EmitenNews.com -Tren #KaburAjaDulu sedang viral dan menjadi bahan perbincangan di media sosial. Beberapa pejabat publik bahkan sampai merasa perlu memberikan komentar terkait hal tersebut.   

Ungkapan #KaburAjaDulu sebenarnya bisa dimaknai sebagai protes kekecewaan sekaligus keresahan yang sedang dialami khususnya generasi muda kita melihat kondisi sosial dan ekonomi Indonesia saat ini. 

Masih ditambah lagi dengan fakta kian mahalnya biaya pendidikan di satu sisi, sementara di sisi lain lapangan pekerjaan juga kian sulit. Tak pelak lagi, itu semua hanya memunculkan rasa pesimis.   

Tren #KaburAjaDulu juga bisa dimaknai bahwa generasi muda kelihatannya melihat kemungkinan lebih ada peluang dan secercah harapan di negara lain sehingga sedang mempertimbangkan untuk segera “pergi” sejenak untuk meraih sesuatu hal yang lebih baik. 

Mungkin mereka berpikir baru akan kembali lagi saat sudah berhasil atau kondisi disini sudah lebih baik. Tren yang viral ini memang menjadi sesuatu hal yang baru, apalagi terus ramai digemakan oleh generasi muda saat ini.       

Pasar saham 

Sementara di pasar saham, tren #KaburAjaDulu jelas-jelas bukanlah sesuatu hal yang baru sama sekali. Ini bahkan bisa dikatakan sudah terjadi berkali-kali dan berulang-ulang.

Saat pasar saham sedang dilanda kekhawatiran dan ketakutan alias fear yang luar biasa, mungkin akibat situasi terkini yang sedang terjadi atau berita-berita negatif yang datang beruntun, maka kebanyakan investor saham biasanya akan memutuskan untuk “melarikan diri” dengan cara menjual saham-saham yang dimilikinya.

Apalagi saat muncul berita, investor-investor asing sedang menjual sahamnya, maka itu semakin menguatkan tekad untuk berlomba kabur dari pasar saham. Inilah yang membuat IHSG dan harga saham-saham bisa mengalami penurunan yang signifikan dalam tempo singkat.

Penurunan harga saham yang terjadi belakangan ini juga dipicu hal serupa.
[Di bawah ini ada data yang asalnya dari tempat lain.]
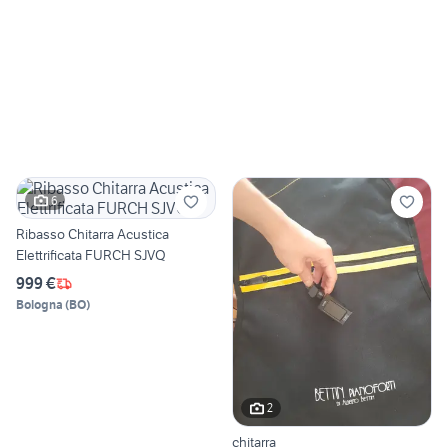
6
Ribasso Chitarra Acustica
Elettrificata FURCH SJVQ
999 €
Bologna
(
BO
)
2
chitarra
Banyak media memberitakan betapa besarnya aliran dana investasi asing yang keluar dari pasar saham kita. Sontak ini langsung membuat banyak investor ikut panik.    
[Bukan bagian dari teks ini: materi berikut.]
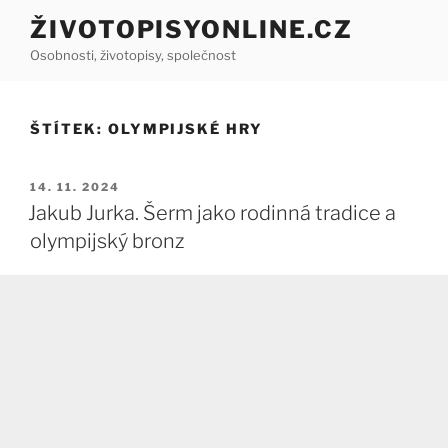
Přejít
ŽIVOTOPISYONLINE.CZ
k
Osobnosti, životopisy, společnost
obsahu
webu
ŠTÍTEK:
OLYMPIJSKÉ HRY
PUBLIKOVÁNO
14. 11. 2024
Jakub Jurka. Šerm jako rodinná tradice a
olympijský bronz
Tak heran kita bisa menyaksikan saham perusahaan-perusahaan besar seperti Bank BRI, Bank BNI, Telkom, Bank Mandiri, Astra Internasional dan sebagainya mengalami kejatuhan harga yang cukup dalam. 

Padahal di sisi lain, kinerja perusahaan-perusahaan raksasa itu bisa dikatakan tidak terlalu jelek dan faktanya masih mencatatkan laba yang besar, meskipun pertumbuhannya barangkali tak sesuai dengan ekspektasi pasar.

Contoh lain bisa jelas kita lihat saat terjadinya pandemi Covid-19. Saat itu, pasar saham juga dilanda kepanikan yang luar biasa, seakan-akan tidak ada lagi harapan. Kebanyakan pelaku pasar berlomba-lomba menjual sahamnya sebagai upaya untuk menyelamatkan diri dari kerugian yang lebih besar. 

Meskipun tak berapa lama kemudian, rasa ketakutan dan pesimisme itu segera berganti menjadi optimisme yang begitu besar. Pasar saham kembali bergairah karena masalah pandemi dianggap sudah bisa dikendalikan. 

Selain itu, paket kebijakan pemerintah di banyak negara salah satunya negara adikuasa, Amerika Serikat yang mencetak banyak uang juga diyakini ikut “membanjiri” pasar saham kita. 

Sekali lagi, fenomena investor yang keluar-masuk di pasar saham memang menjadi pemandangan yang sangat sering terjadi. Kebanyakan investor menganggap, agar bisa meraih keuntungan besar, maka harus bisa menebak waktu yang paling tepat untuk keluar atau masuk pasar saham. 

Salah satu indikator sekaligus cara yang sering digunakan adalah mengikuti langkah-langkah yang dilakukan kebanyakan investor, khususnya investor asing. Mereka masuk, kita ikut masuk. Mereka keluar, kita pun harus segera keluar.